PROBLEM: Give the part of the records that runs from their start through the line containing "local contrast: highlights" as a Markdown table with the columns Item and Text. Put one line in each row with its number under Item, and leave out blank lines.

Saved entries
▼▼▼

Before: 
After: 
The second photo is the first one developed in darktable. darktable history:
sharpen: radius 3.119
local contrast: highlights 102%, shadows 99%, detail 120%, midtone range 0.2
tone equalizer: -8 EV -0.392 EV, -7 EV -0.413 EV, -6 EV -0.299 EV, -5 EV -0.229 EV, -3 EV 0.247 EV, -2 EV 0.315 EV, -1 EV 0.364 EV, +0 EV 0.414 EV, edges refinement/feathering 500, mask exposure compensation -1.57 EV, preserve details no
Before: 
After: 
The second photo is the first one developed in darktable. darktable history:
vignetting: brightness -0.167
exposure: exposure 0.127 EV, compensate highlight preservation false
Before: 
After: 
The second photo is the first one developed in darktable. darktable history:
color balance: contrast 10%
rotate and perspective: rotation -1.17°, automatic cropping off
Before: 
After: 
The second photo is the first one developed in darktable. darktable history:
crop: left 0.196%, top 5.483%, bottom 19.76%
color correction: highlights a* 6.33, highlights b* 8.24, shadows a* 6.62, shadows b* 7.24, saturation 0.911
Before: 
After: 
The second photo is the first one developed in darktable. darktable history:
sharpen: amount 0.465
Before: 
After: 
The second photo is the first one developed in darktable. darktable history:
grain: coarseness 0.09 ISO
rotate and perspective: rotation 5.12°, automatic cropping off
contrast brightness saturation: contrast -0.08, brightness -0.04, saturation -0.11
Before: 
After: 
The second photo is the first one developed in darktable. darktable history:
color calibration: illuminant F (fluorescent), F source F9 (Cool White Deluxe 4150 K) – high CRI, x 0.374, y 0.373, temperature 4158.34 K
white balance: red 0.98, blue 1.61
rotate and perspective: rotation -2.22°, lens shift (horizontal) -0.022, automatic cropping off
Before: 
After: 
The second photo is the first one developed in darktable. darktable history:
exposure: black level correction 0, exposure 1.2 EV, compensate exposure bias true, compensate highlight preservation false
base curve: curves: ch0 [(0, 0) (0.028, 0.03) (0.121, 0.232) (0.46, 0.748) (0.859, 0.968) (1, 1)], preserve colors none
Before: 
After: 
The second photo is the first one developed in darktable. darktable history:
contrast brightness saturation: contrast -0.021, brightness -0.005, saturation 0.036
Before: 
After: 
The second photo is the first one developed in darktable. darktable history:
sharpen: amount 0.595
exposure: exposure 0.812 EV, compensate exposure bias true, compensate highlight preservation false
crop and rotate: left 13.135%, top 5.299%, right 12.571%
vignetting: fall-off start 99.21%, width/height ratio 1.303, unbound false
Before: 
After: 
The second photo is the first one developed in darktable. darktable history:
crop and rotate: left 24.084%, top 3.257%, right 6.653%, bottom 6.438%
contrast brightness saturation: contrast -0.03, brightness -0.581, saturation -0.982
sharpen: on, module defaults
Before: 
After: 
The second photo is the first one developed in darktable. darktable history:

▲▲▲

THE ANSWER:
| Item | Text |
|---|---|
| 1 | Before:  |
| 2 | After:  |
| 3 | The second photo is the first one developed in darktable. darktable history: |
| 4 | sharpen: radius 3.119 |
| 5 | local contrast: highlights 102%, shadows 99%, detail 120%, midtone range 0.2 |